We went down to Jimmy's to get burgers and fries and I called Christine. I was sure the time was short enough that she needed to get here sooner rather than later if she wanted to see Mom before the end, so I told her I thought she should start making arrangements for Brazen's care and look into flight options. We didn't talk too long, but I said I'd check in with her later if there was any change.

By the time we got back to the hospital it was almost like we'd gone back in time a week. They brought Mom's dinner, which included a bowl of blueberries and she didn't just take them when offered, but she asked to try them. I think she ate maybe a half-dozen of them, a trivially small amount for most people but huge by our current reckoning, and then she tried a bite of one of those two-bite brownies Trish and Jim had brought with them. Not much, but anyone reading this knows by now that I'm thrilled with anything. Better still, we stayed for another couple of hours and during most of that time Mom seemed to be mostly paying attention to the conversation and even participating. She hasn't seemed that good since Tuesday.

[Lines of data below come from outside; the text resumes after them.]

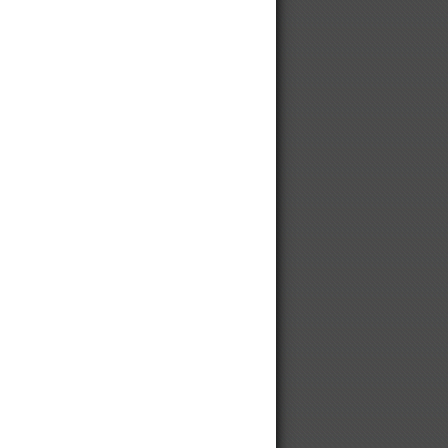
Цепи на автомобильные шины
Цепи на автомобильные колеса
Цепи противоскольжения
Ищем партнеров из Китая. We are
looking for partners from China.
Цепи STIHL для харвестеров
Небольшая сушилка для столяра
Цепи противоскольжения для
грузовиков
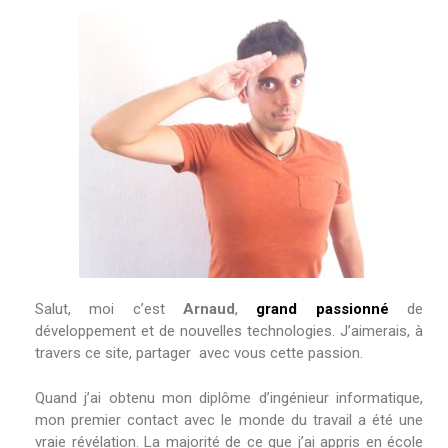
Salut, moi c’est
Arnaud
,
grand passionné
de
développement et de nouvelles technologies.
J’aimerais,
à
travers ce site, partager avec vous cette passion.
Quand j’ai obtenu mon diplôme d’ingénieur informatique,
mon premier contact avec le monde du travail a été une
vraie révélation. La majorité de ce que j’ai appris en école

Anyway, we took off for a bit around 6:30pm or so and rather than looking for supper, none of us were even remotely hungry, we took a drive down to Cavendish beach and just walked along the shore for a bit, talking and watching the nut-jobs swimming in the ocean with 16°C air temperature. Christine called me while I was there and told me she'd already deposited Brazen at the cat hotel and was planning to drive to PEI in the morning. I don't really like the idea of her driving all that way on her own but I really want her here and it would help if she could bring stuff back when she goes.

So we left the beach, went to Cows for some ice cream and then drove back to the hospital. That was about quarter to nine when we got there and Janet was still in the room and incredibly Mom was still kind of awake and feeling like talking. We stayed until about quarter after ten when she asked us to leave so she could sleep.

Today's been more of the same, too. We went to Janet's for breakfast and didn't get to the hospital until about quarter to ten but Mom was seeming animated and engaged and generally better than she's been for most of the week. Other than a few drowsy periods today that's been pretty much the pattern. She slept for a bit in the early afternoon but Dan brought Kelly by and she woke up and seemed to brighten when they were here. I'd love to talk to Kelly alone, knowing what Mom's told me about her relationship with her parents, but that'll have to wait for another day. Maybe I'll find her on facebook sometime and see how she's doing, Mom still worries a lot about her and while she does tend to worry about things she doesn't need to, I get the sense that she's justified in her concerns about Kelly.

Anyway, it's now about dinner time so I think we're going to go out and get something to eat then come back and spend the evening here. There's more to tell but I'm going to have to hold off on it, Mom just said about a paragraph ago that she'd like to have a nap so we should get out.